Necessary Endings

“Getting to the next level always requires ending something, leaving it behind, and moving on. Growth itself demands that we move on. Without the ability to end things, people stay stuck, never becoming who they are meant to be, never accomplishing all that their talents and abilities should afford them.”― Henry Cloud

Divorce is one of the strangest circumstances a person can find themselves in. One day you’re spending your life with this person and the next, you’re strangers. You have to navigate an entirely different reality than what you were living in just months earlier, and have no clue how long it will take to get adjusted.
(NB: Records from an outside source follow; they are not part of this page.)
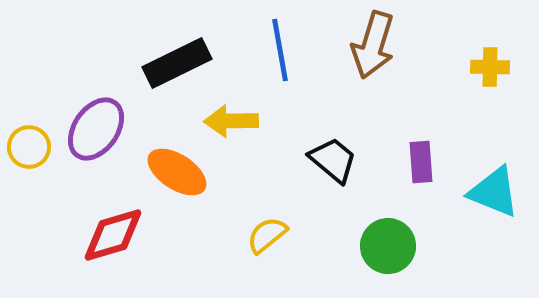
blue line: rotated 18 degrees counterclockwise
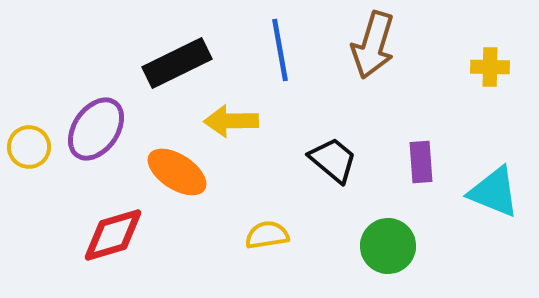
yellow semicircle: rotated 30 degrees clockwise
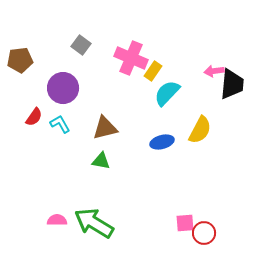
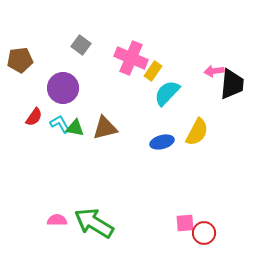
yellow semicircle: moved 3 px left, 2 px down
green triangle: moved 26 px left, 33 px up
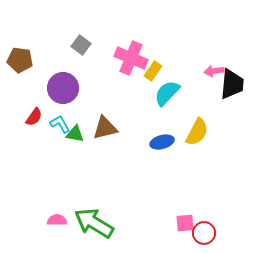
brown pentagon: rotated 15 degrees clockwise
green triangle: moved 6 px down
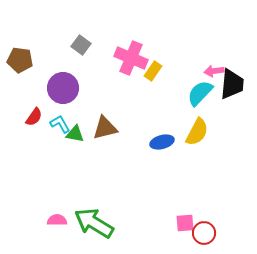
cyan semicircle: moved 33 px right
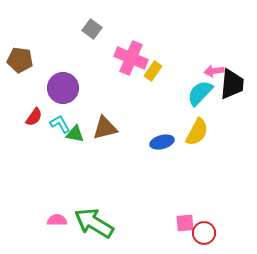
gray square: moved 11 px right, 16 px up
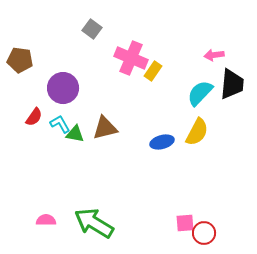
pink arrow: moved 16 px up
pink semicircle: moved 11 px left
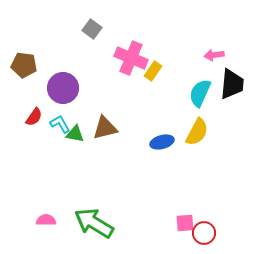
brown pentagon: moved 4 px right, 5 px down
cyan semicircle: rotated 20 degrees counterclockwise
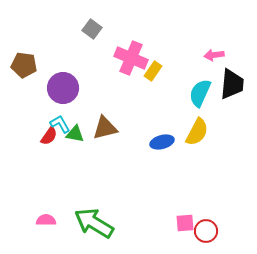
red semicircle: moved 15 px right, 19 px down
red circle: moved 2 px right, 2 px up
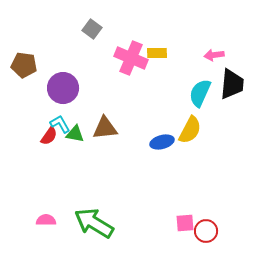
yellow rectangle: moved 4 px right, 18 px up; rotated 54 degrees clockwise
brown triangle: rotated 8 degrees clockwise
yellow semicircle: moved 7 px left, 2 px up
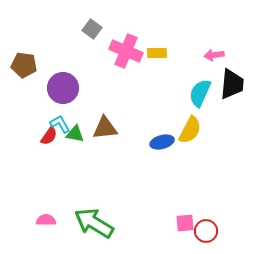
pink cross: moved 5 px left, 7 px up
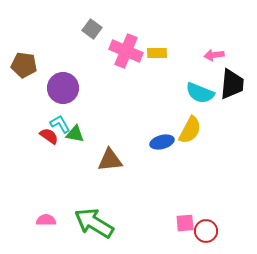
cyan semicircle: rotated 92 degrees counterclockwise
brown triangle: moved 5 px right, 32 px down
red semicircle: rotated 90 degrees counterclockwise
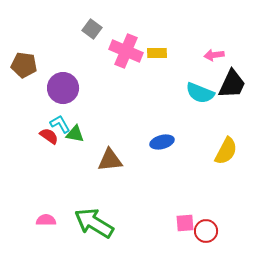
black trapezoid: rotated 20 degrees clockwise
yellow semicircle: moved 36 px right, 21 px down
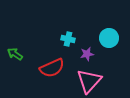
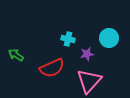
green arrow: moved 1 px right, 1 px down
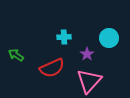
cyan cross: moved 4 px left, 2 px up; rotated 16 degrees counterclockwise
purple star: rotated 24 degrees counterclockwise
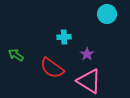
cyan circle: moved 2 px left, 24 px up
red semicircle: rotated 60 degrees clockwise
pink triangle: rotated 40 degrees counterclockwise
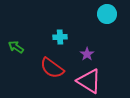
cyan cross: moved 4 px left
green arrow: moved 8 px up
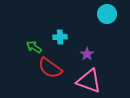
green arrow: moved 18 px right
red semicircle: moved 2 px left
pink triangle: rotated 12 degrees counterclockwise
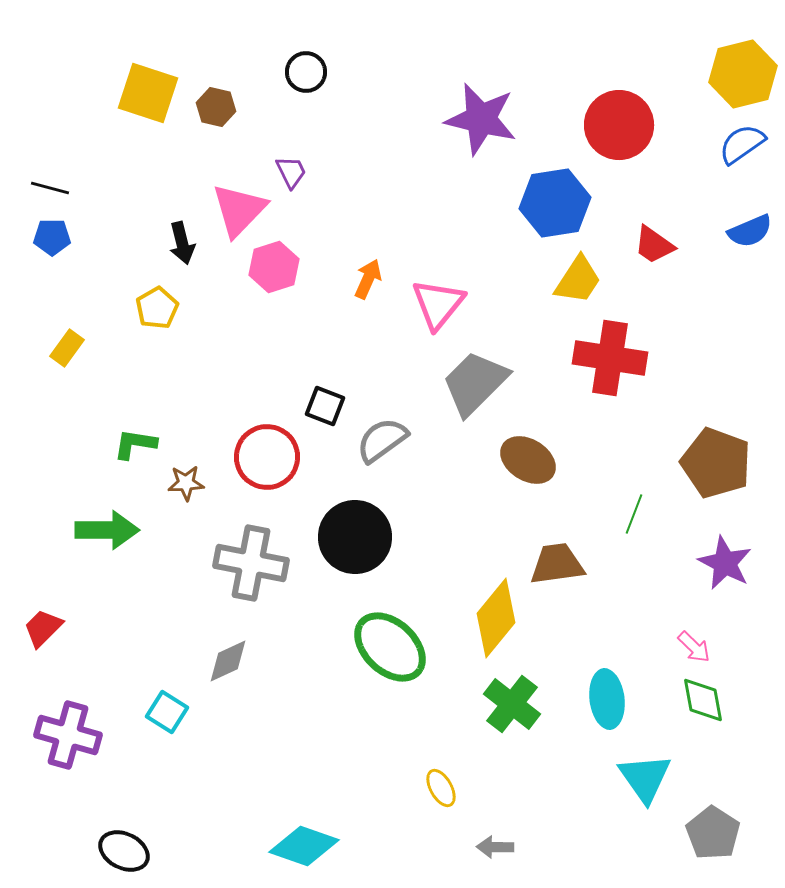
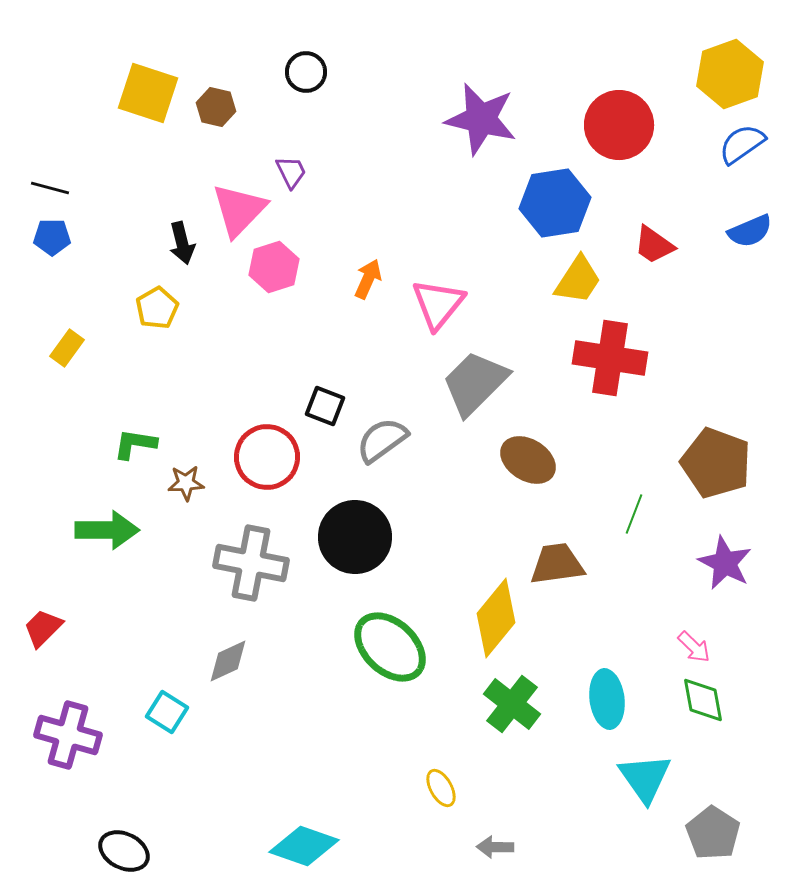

Unfortunately, there’s no manual for such things, but the one thing that’s guaranteed is there will be waves of grief and sign posts of healing.

This past September, my crazy, powerful subconscious reminded me that it would have been my wedding anniversary at the end of the month – a date I hadn’t thought about in the four years since my separation. My subconscious holds on to those markers of pain like warning sirens ready to protect me from the next potential threat. I really do appreciate it, but she also catches me off guard at times!

Though there is no part of me that desires to be back in that marriage, I had to once again acknowledge that there was a loss. Of relationship. Of expectation. Of the future I thought I wanted.

There was continued grieving for the person I was – a girl willing to live with only partial joy. Someone who didn’t think there could be better because maybe she didn’t believe she deserved better. She was caged by a lack of emotional awareness and slave to the suffering of not feeling truly known and loved.

On the other hand, I felt encouraged to keep going. To know that life has led me to right here and right now. To see how much freedom, joy, and love I experience in the present. To recognize the progress of fibers reattaching and holes being filled in. Even bricks being taken down from the wall built around my heart.

The wounded parts feel smaller, more insignificant. The whole, beating part more available to risk and love and be the version of me I admire most – open, expansive in my capacity for others, fully alive.

I see a little girl and the Christ, and the intersection of the two within my soul. She is happy. Confident. And ready for new beginnings.

[Photo: In San Miguel de Allende for a friend’s birthday and Dia de los Muertos – remembering the past and celebrating the future.]